(Collected data)
# # # #

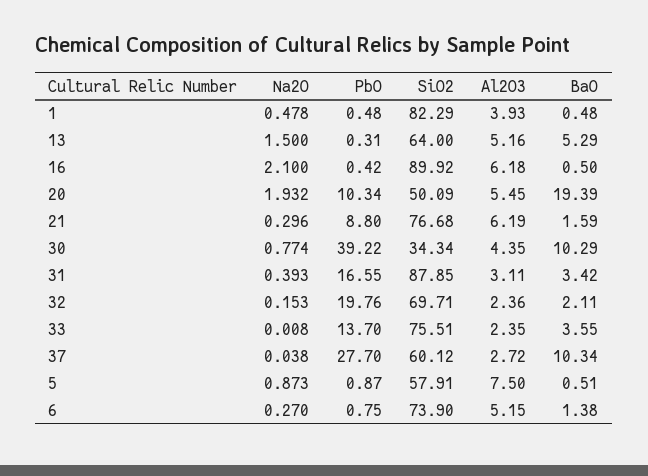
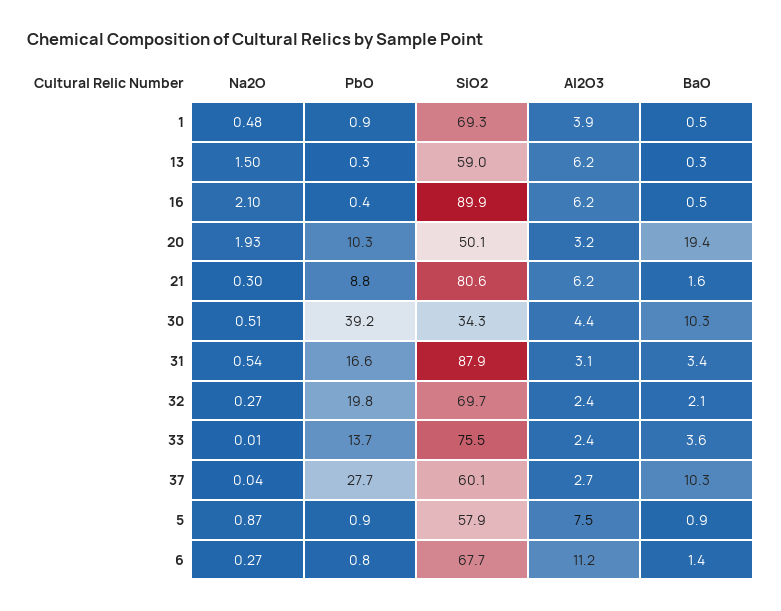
  {
    "Na2O": {
      "1": 0.478,
      "13": 1.5,
      "16": 2.1,
      "20": 1.932,
      "21": 0.296,
-     "30": 0.774,
+     "30": 0.51,
-     "31": 0.393,
+     "31": 0.54,
-     "32": 0.153,
+     "32": 0.27,
      "33": 0.008,
      "37": 0.038,
      "5": 0.873,
      "6": 0.27
    },
    "PbO": {
-     "1": 0.48,
+     "1": 0.9,
      "13": 0.31,
      "16": 0.42,
      "20": 10.34,
      "21": 8.8,
      "30": 39.22,
      "31": 16.55,
      "32": 19.76,
      "33": 13.7,
      "37": 27.7,
      "5": 0.87,
      "6": 0.75
    },
    "SiO2": {
-     "1": 82.29,
+     "1": 69.3,
-     "13": 64,
+     "13": 59,
      "16": 89.92,
      "20": 50.09,
-     "21": 76.68,
+     "21": 80.6,
      "30": 34.34,
      "31": 87.85,
      "32": 69.71,
      "33": 75.51,
      "37": 60.12,
      "5": 57.91,
-     "6": 73.9
+     "6": 67.7
    },
    "Al2O3": {
      "1": 3.93,
-     "13": 5.16,
+     "13": 6.2,
      "16": 6.18,
-     "20": 5.45,
+     "20": 3.2,
      "21": 6.19,
      "30": 4.35,
      "31": 3.11,
      "32": 2.36,
      "33": 2.35,
      "37": 2.72,
      "5": 7.5,
-     "6": 5.15
+     "6": 11.2
    },
    "BaO": {
      "1": 0.48,
-     "13": 5.29,
+     "13": 0.3,
      "16": 0.5,
      "20": 19.39,
      "21": 1.59,
      "30": 10.29,
      "31": 3.42,
      "32": 2.11,
      "33": 3.55,
      "37": 10.34,
-     "5": 0.51,
+     "5": 0.9,
      "6": 1.38
    }
  }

# # # #

**ABOUT THIS EXERCISE**
Give back every record above word for word, dropping pictures.

**SOLUTION**
  {
    "Na2O": {
      "1": 0.478,
      "13": 1.5,
      "16": 2.1,
      "20": 1.932,
      "21": 0.296,
-     "30": 0.774,
+     "30": 0.51,
-     "31": 0.393,
+     "31": 0.54,
-     "32": 0.153,
+     "32": 0.27,
      "33": 0.008,
      "37": 0.038,
      "5": 0.873,
      "6": 0.27
    },
    "PbO": {
-     "1": 0.48,
+     "1": 0.9,
      "13": 0.31,
      "16": 0.42,
      "20": 10.34,
      "21": 8.8,
      "30": 39.22,
      "31": 16.55,
      "32": 19.76,
      "33": 13.7,
      "37": 27.7,
      "5": 0.87,
      "6": 0.75
    },
    "SiO2": {
-     "1": 82.29,
+     "1": 69.3,
-     "13": 64,
+     "13": 59,
      "16": 89.92,
      "20": 50.09,
-     "21": 76.68,
+     "21": 80.6,
      "30": 34.34,
      "31": 87.85,
      "32": 69.71,
      "33": 75.51,
      "37": 60.12,
      "5": 57.91,
-     "6": 73.9
+     "6": 67.7
    },
    "Al2O3": {
      "1": 3.93,
-     "13": 5.16,
+     "13": 6.2,
      "16": 6.18,
-     "20": 5.45,
+     "20": 3.2,
      "21": 6.19,
      "30": 4.35,
      "31": 3.11,
      "32": 2.36,
      "33": 2.35,
      "37": 2.72,
      "5": 7.5,
-     "6": 5.15
+     "6": 11.2
    },
    "BaO": {
      "1": 0.48,
-     "13": 5.29,
+     "13": 0.3,
      "16": 0.5,
      "20": 19.39,
      "21": 1.59,
      "30": 10.29,
      "31": 3.42,
      "32": 2.11,
      "33": 3.55,
      "37": 10.34,
-     "5": 0.51,
+     "5": 0.9,
      "6": 1.38
    }
  }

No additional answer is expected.